The HD-automaton on \((C,\mathtt {G}_C)\) in \({\widetilde{B}}\mathbf{-Coalg }\), equivalent to the causal coalgebra, is the category-theoretic counterpart of LTS\(_{\mathtt {IC}}\): states are minimal P-processes, and transitions have history maps. In \({\widetilde{B}}\mathbf{-Coalg }\), history maps come from the fact that coalgebra structure maps are \({\mathbf {P}_{m}}\)-named functions, so they are equipped with backward morphisms towards the poset of the source state. However, there is a crucial difference: states of the HD-automaton have symmetries, which allow for further identifications of states. For instance, the process

$$\begin{aligned}{}[2] \blacktriangleright \{1\} \mathbin {\Rightarrow }p \parallel \{2\} \mathbin {\Rightarrow }p \end{aligned}$$

can be associated the symmetry \(\{id_{[2]},(1 \ 2),(1 \ 2)^{-1}\}\), because swapping \(1\) and \(2\) yields bisimilar processes.

7 Conclusions

In this paper we have given a construction for obtaining compact models of causal semantics. In order to do this, we have equipped causal processes with nominal structures, namely posets over event names, representing causal relations. We have presented a first, set-theoretic version of our construction, along the lines of [14], and then a category-theoretic one that employs standard constructs and results for nominal calculi, namely presheaf-based coalgebras and their equivalence with HD-automata. The categorical version is much more concise and natural. In particular, reducing the state-space and showing that this operation preserves the semantics require some technical effort in the set-theoretic version, whereas the categorical version employs a general construction that automatically performs this reduction in a semantics-preserving way.

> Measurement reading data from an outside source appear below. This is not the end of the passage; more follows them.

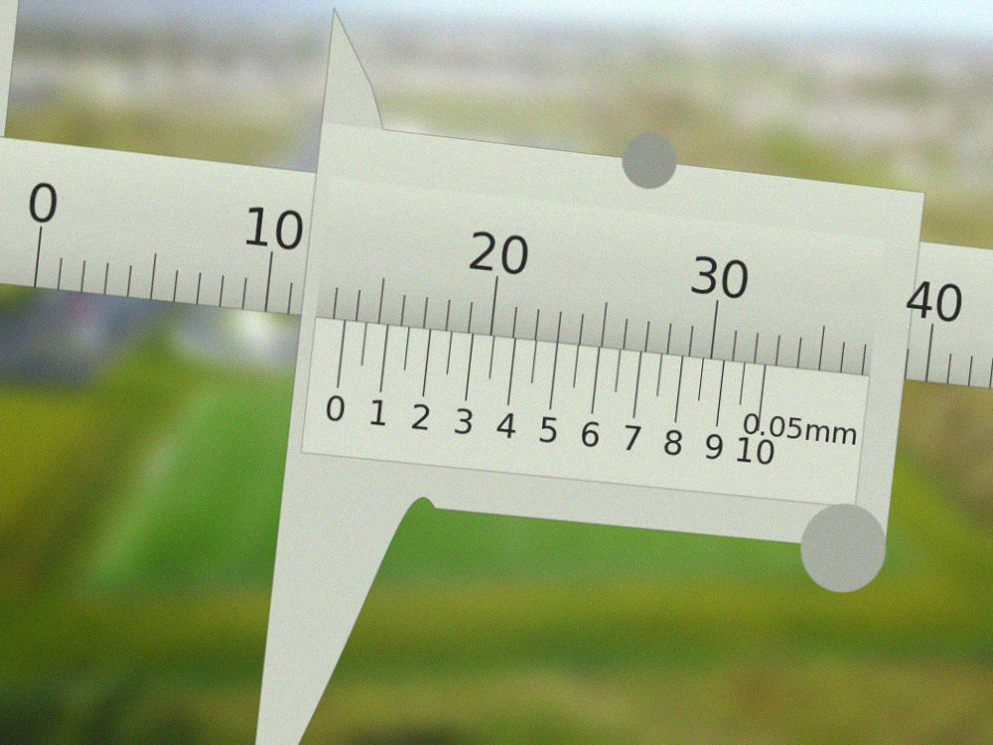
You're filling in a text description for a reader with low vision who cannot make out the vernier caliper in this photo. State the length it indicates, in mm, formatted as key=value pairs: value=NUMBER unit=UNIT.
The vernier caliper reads value=13.50 unit=mm
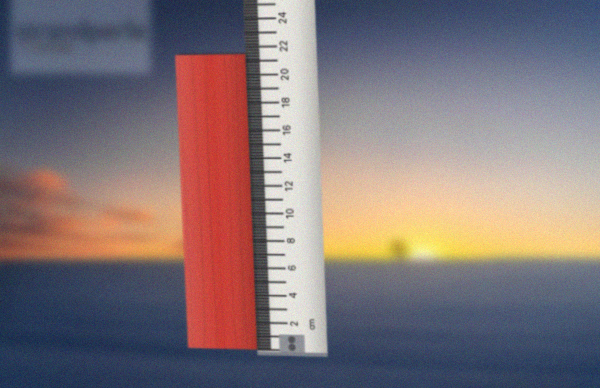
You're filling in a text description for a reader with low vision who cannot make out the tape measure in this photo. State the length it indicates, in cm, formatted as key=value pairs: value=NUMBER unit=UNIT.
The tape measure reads value=21.5 unit=cm
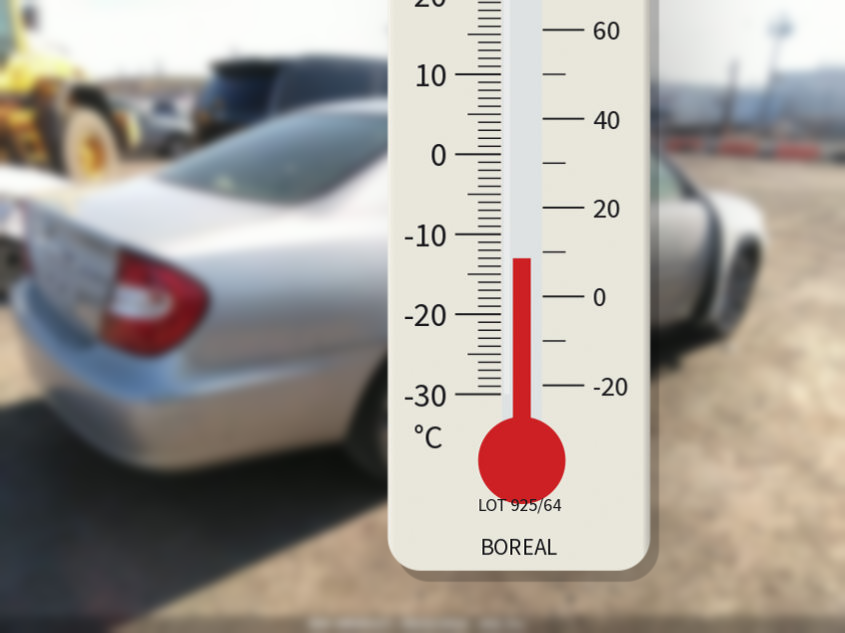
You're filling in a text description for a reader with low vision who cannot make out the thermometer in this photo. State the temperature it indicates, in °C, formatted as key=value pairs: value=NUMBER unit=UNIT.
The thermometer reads value=-13 unit=°C
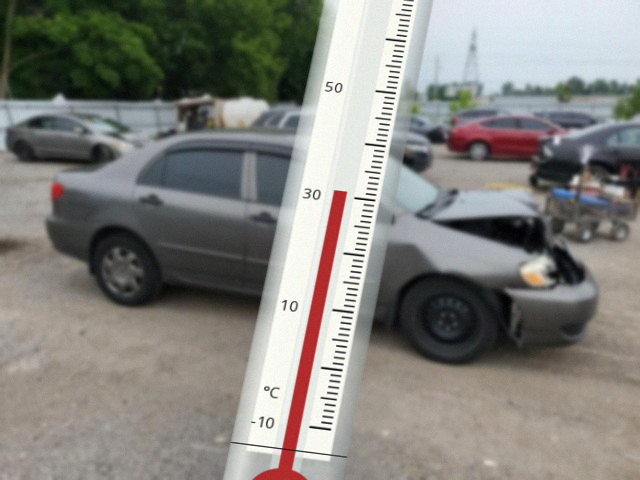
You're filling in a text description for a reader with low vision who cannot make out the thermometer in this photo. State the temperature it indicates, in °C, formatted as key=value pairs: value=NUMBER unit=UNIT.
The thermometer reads value=31 unit=°C
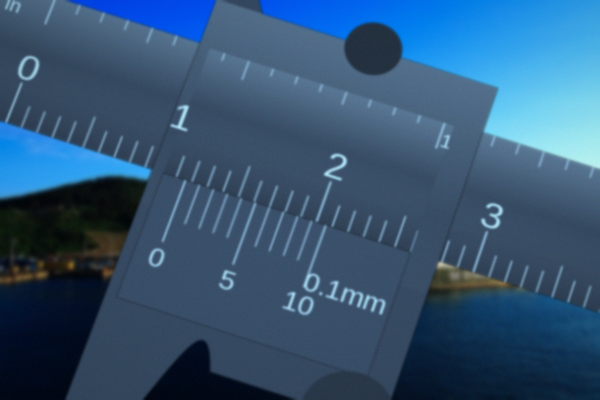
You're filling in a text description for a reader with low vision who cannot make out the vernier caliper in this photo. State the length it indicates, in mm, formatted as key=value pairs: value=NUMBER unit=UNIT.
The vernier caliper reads value=11.6 unit=mm
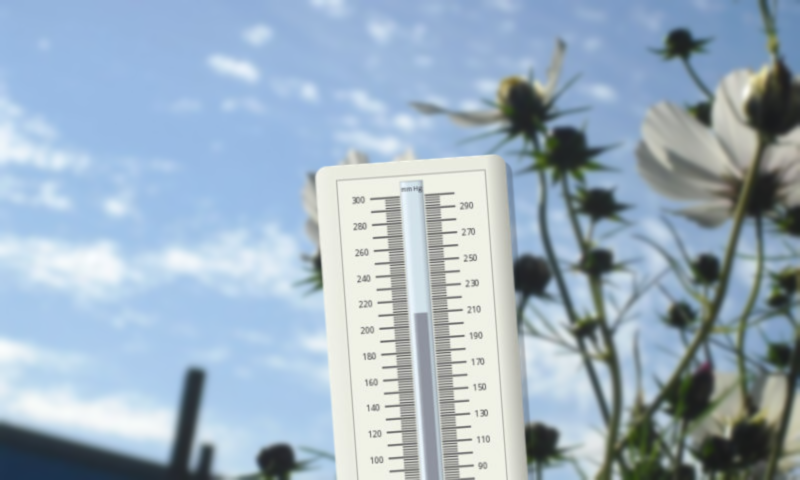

This paper is mainly related to [14]. While the definition of causal automata should be attributed to the ingenuity of their authors, the derivation of HD-automata we show in this paper is due to a general categorical construction. The main difference between the two notions of automata is in the information each state keeps: causal automata keep events, but discard their causal relations; our HD-automata retain causal relations, in the form of posets, and, in addition, there are symmetry groups over them. This allows for a further reduction of states. How this difference affects bisimulations has yet to be investigated.

A representation of events in terms of names, with the aim of capturing Darondeau–Degano causal semantics, can also be found in [5], even if in the different context of tile systems. We can cite [6] for the introduction of transitions systems for causality whose states are elements of presheaves, intended to model the causal semantics of the \(\pi \)-calculus as defined in [4]. However, the index of a state is a set of names, without any information about events and causal relations. The advantage of our index category is that it allows reducing the state-space in an automatic way, exploiting a standard categorical construction. This cannot be done in the framework of [6]. Finally, an HD-automaton for causality has been described in [8], but it is derived as a direct translation of causal automata and its states do not take into account causal relations.

Other related works are [19, 20], where event structures have been characterized as (contravariant) presheaves on posets. While the meaning of presheaves is similar, the context is different: we consider the more concrete realm of process algebras, coalgebras and nominal automata. A more precise correspondence with such models should be worked out.